Travelling spiritual healer somehow makes enough money to justify ridiculous life choices
Mystified observers remain confused about how a travelling spiritual healer who spends more than 300 days a year on the road manages to finance her carefree lifestyle despite offering literally nothing of value to society.
Self-proclaimed “soul doctor” Kathleen Scheister travels from town to town offering “shakra readjustments” out of the back of her van. Despite having no qualifications, the crystal-wielding hippie – who was born in New Zealand but considers herself “a citizen of the world” – seems perfectly comfortable describing her hobby of pressing crystals on people’s foreheads as a “vocation.”
Based on the amount she spend on petrol, organic kale, and beads, it seems to be working.
“Nothing about her business model makes sense,” one of her few Instagram followers who isn’t an outspoken anti-vaxxer said. “From the evidence I’ve seen, all her customers seem to pay her in massages or yoga lessons. Yet somehow she can afford to travel the world for years on end working seven hours a week.”

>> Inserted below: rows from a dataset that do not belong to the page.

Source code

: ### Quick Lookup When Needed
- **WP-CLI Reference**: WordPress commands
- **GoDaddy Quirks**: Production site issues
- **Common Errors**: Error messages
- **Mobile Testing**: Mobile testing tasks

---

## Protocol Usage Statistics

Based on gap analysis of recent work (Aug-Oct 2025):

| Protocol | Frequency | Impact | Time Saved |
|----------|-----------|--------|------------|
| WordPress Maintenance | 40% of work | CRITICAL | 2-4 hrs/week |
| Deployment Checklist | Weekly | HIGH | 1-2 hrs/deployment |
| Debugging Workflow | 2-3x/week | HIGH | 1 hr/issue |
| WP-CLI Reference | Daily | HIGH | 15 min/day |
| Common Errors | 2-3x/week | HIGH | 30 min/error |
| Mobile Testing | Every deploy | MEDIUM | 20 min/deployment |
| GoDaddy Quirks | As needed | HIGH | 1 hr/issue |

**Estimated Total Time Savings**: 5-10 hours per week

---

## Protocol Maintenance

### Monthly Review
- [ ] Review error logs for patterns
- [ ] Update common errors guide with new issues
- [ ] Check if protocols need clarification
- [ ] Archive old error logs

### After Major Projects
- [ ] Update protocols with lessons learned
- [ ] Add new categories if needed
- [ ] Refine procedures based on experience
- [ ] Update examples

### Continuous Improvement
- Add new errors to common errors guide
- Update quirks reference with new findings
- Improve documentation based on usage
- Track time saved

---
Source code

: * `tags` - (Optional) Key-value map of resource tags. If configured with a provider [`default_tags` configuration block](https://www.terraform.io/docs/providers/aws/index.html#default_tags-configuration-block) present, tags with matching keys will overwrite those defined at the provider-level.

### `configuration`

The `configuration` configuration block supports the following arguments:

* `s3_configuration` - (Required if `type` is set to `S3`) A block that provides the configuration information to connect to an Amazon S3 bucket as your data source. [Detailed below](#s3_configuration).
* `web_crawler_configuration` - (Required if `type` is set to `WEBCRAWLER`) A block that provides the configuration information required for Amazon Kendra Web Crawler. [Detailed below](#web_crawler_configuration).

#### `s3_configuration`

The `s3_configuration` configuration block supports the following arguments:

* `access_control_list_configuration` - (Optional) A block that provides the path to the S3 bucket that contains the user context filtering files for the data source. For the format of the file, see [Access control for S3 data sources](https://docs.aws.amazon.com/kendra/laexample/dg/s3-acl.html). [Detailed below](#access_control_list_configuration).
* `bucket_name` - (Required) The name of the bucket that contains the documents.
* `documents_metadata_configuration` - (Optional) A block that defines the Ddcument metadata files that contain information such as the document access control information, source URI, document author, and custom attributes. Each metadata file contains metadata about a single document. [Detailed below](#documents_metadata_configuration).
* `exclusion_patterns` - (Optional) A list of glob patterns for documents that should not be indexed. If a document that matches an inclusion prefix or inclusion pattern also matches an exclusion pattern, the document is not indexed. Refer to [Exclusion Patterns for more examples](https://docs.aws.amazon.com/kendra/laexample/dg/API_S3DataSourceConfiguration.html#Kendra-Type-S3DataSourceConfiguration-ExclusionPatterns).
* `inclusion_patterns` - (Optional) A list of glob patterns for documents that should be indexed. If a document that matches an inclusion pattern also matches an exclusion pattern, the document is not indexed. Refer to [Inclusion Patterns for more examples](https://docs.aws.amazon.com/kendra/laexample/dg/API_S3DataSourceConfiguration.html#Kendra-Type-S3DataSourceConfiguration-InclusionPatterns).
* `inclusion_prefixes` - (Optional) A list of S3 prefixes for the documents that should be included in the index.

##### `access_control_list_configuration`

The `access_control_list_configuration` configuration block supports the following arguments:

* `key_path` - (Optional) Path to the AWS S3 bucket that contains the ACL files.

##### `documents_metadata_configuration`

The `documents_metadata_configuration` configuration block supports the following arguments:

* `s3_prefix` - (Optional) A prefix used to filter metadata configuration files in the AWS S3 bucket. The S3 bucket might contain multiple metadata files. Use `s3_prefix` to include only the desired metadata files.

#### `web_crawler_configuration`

With an average of six likes for every picture she posts of a purple crystal resting on an attractive young woman’s spine, it’s clear Scheister isn’t a social media influencer. But that doesn’t stop her from behaving like one.
“I just saw a post saying she’s about to embark on a ‘European tour,'” another follower told The Tragic Traveller. “What the actual fuck? Surely nobody over there is stupid enough to pay €35 for a ‘spirit cleanse’ from a college dropout, right?”
“That woman should get a real job that slowly kills her on the inside, just like the rest of us.”
At publication time, the travelling spiritual healer was magically relieving another client of pain caused by excess cash in their wallet.